Fiction:  “Medical” marijuana laws are the result of grass roots citizen support

“Medical” marijuana advocates claim that the public has not been hoodwinked by these new laws and that the marijuana initiatives are low-budget campaigns.  

Fact:  The people behind the funding for the “medical” marijuana scam want to legalize marijuana and other drugs and they are not just small grassroots supporters.

The bulk of the funds come from millionaires who are long-time supporters of the drug-legalization movement. Ballot initiatives have passed by use of major disinformation campaigns financed by wealthy individuals from outside these states. The following is an excerpt that describes this process from the Congressional testimony of Thomas A. Constantine, DEA administrator, before the Senate Committee on the Judiciary in 1996: 

"Proposition 215 in California and Proposition 200 in Arizona were drafted, financed and supported by legalization proponents using the compassionate pain argument as a guise for their drug legalization agenda. Billionaire financier and legalization advocate George Soros provided hundreds of thousands of dollars in California alone to garner support for the proposition. In Arizona, Mr. Soros almost doubled his California donations, a significant portion of which were made through organizations such as the Drug Policy Alliance, with which he is affiliated. Other donors included representatives from the Progressive Corporation, the Men's Warehouse and other pro-legalization groups. 

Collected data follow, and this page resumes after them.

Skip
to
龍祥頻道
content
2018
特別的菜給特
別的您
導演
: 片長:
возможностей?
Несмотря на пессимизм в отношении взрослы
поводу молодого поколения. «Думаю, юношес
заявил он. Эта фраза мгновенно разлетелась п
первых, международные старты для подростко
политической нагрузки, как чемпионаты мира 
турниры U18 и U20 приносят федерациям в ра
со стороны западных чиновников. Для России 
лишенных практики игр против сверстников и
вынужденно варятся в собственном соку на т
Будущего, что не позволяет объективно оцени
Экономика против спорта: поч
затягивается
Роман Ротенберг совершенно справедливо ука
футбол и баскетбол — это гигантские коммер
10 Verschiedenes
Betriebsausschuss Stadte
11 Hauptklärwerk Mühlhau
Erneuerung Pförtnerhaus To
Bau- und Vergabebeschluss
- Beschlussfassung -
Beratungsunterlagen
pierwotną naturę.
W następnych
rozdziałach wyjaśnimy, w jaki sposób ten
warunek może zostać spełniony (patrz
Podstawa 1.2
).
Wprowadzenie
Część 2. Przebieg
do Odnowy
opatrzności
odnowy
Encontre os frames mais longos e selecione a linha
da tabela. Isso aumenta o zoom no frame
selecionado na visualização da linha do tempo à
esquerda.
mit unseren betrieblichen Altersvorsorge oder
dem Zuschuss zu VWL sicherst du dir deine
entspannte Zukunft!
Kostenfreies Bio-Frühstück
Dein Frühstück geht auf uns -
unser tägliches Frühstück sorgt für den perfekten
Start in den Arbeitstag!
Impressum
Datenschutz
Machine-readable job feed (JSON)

Proponents waged a sophisticated, misleading campaign, which led voters to believe that the initiatives were simply limited to compassionate pain relief. Opponents of the propositions, including the American Cancer Society, the California Medical Association, the Glaucoma Research Foundation, the National Multiple Sclerosis Society, the California Narcotics Officers Association and many family groups concerned about the impact of drug legalization on the nation's children, were outspent and out-campaigned by the well-orchestrated effort to legalize drugs on a national basis. These individuals cynically used the suffering and illness of vulnerable people to further their own agenda.”

A few billionaires and not broad grassroots support started and sustain the "medical" marijuana and marijuana legalization movements in the United States. Without this money and influence, the drug legalization movement would shrivel.